» Passage given
+ + + + +
Permitted Subordinated Loan” means any subordinated loans made by, or on behalf of, any Borrower Entity to any other Borrower Entity in lieu of purchasing Equity Interests or reflecting non-cash intercompany allocations of overhead and other costs appropriately attributable to such other Borrower Entity and allocated in accordance with the lending Borrower Entity’s customary allocation practices and which is subordinated to the Secured Obligations pursuant to a subordination agreement in form and substance satisfactory to the Department.

 

Permitting Schedule” means the permitting schedule attached as Schedule F (Permitting Schedule) hereto.

 

Person” means any individual, firm, corporation, company, voluntary association, partnership, limited liability company, joint venture, trust, unincorporated organization, Governmental Authority, committee, department, authority, or any other body, incorporated or unincorporated, whether having distinct legal personality or not.

 

Platform” has the meaning given to that term in Section 11.2(a) (Use of Websites).

 

Potential Event of Default” means an event or circumstance that, with the giving of notice or passage of time or both, would become an Event of Default.

 

Practice” means to practice Intellectual Property in any way, including to use, reproduce, distribute, modify, improve, make, display, perform, create derivative works of, access, and utilize.

 

Principal Persons” means any officer, director, beneficial owner of ten percent (10%) or more of equity interests that are not publicly traded securities, other natural person (whether or not an employee) with executive responsibilities over a Borrower Entity or who has practical control over any Borrower Entity, and each of their respective successors or assigns.

 

Principal Prepayment Deferral Notification” has the meaning given to that term in Section 3.2.3(a)(i) (Mandatory Prepayments).

 

Principal Prepayment Schedule” means, initially, for any FFB Note, the prepayment schedule delivered by the Borrower pursuant to Section 7.32(a) (Delivery of Principal Prepayment Schedules) with respect to such FFB Note, as the same may be updated from time to time pursuant to any of Section 5.2.18 (Updated Principal Prepayment Schedule) or Section 7.32(b) (Delivery of Principal Prepayment Schedules).

 

Annex A-44

 

 

Processing” means any operation or set of operations that are performed on data or on sets of data, whether or not by automated means, including creation, receipt, maintenance, access, acquisition, use, disclosure, transmission, storage, retention, processing, destruction, modification, or transfer (including cross-border transfer), and the words “Process” and similar constructions shall have correlative meanings.

 

Product” means:

 

(a)with respect to the Round Top Mine Project, dysprosium oxide, gallium, gadolinium oxide, terbium oxide, yttrium oxide, hafnium, zirconium, and mixed heavy rare earth carbonate that includes holmium oxide, erbium oxide, thulium oxide, ytterbium oxide, and lutetium oxide;

 

(b)with respect to the Stillwater Magnet Project, rare-earth magnets;

 

(c)with respect to the Stillwater Metal Project, strip-cast neodymium-iron-boron metal;

 

(d)with respect to the Magnet Project 2, rare-earth magnets; and

 

(e)with respect to the Metal Project 2, strip-cast neodymium-iron-boron metal.

 

Production Volume Schedule” means Schedule H (Production Volume Schedule) hereto.
+ + + + +
» Recorded information
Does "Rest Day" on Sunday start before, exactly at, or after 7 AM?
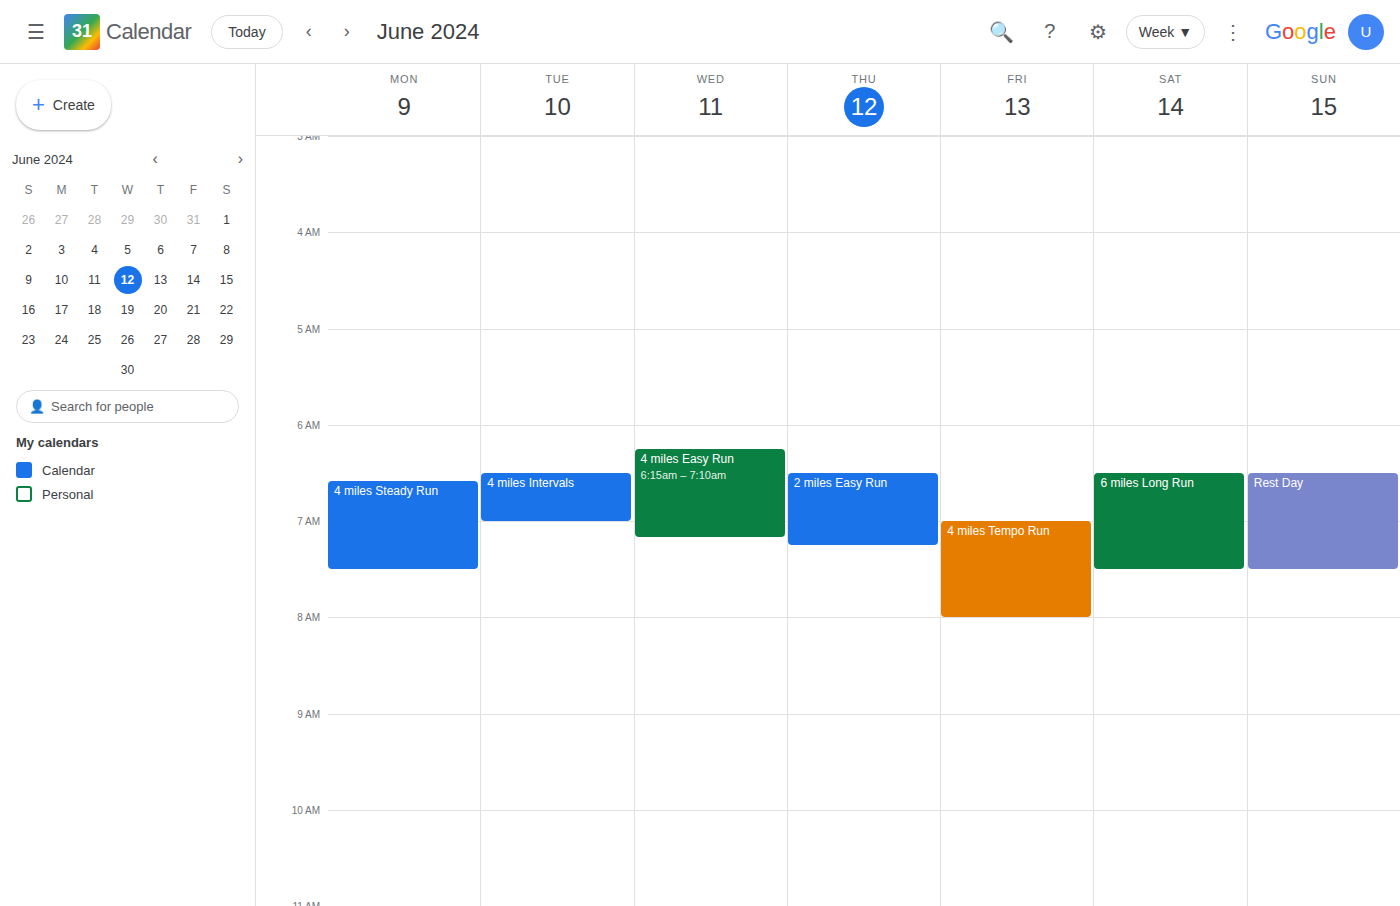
+ + + + +
» Instructions
1. In the defined-terms passage, what counts as the Product for the Stillwater Metal Project?
2. Continue the defined-terms passage from its last definition onward.
The material comes from a separate source unrelated to the defined-terms passage.

» The answers
1. Strip-cast neodymium-iron-boron metal.

2.
Prohibited Person” means any Person or entity that is:

 

(a)a Sanctioned Person;

 

(b)debarred or suspended from contracting with the U.S. Government or any agency or instrumentality thereof;

 

(c)debarred, suspended, proposed for debarment with a final determination still pending, declared ineligible, or voluntarily excluded (as such terms are defined in any of the Debarment Regulations) from contracting with any United States federal government department or any agency or instrumentality thereof or otherwise participating in procurement or non-procurement transactions with any United States federal government department or agency pursuant to any of the Debarment Regulations; or

 

(d)indicted, convicted, or had a Governmental Judgment rendered against it for any of the offenses listed in any of the Debarment Regulations.

 

Project Change” has the meaning given to the term in Section 8.5(a) (Approved Project Changes).

 

Project Collateral Security Instrument” has the meaning given to that term in the Project Security Agreement.

 

Annex A-45

 

 

Project Commencement Clawback Date” means:

 

(a)with respect to the Round Top Mine Project, the Award Date;

 

(b)with respect to the Stillwater Magnet Project, the Award Date;

 

(c)with respect to the Stillwater Metal Project, the Award Date;

 

(d)with respect to the Magnet Project 2, June 30, 2027; and

 

(e)with respect to the Metal Project 2, September 30, 2027.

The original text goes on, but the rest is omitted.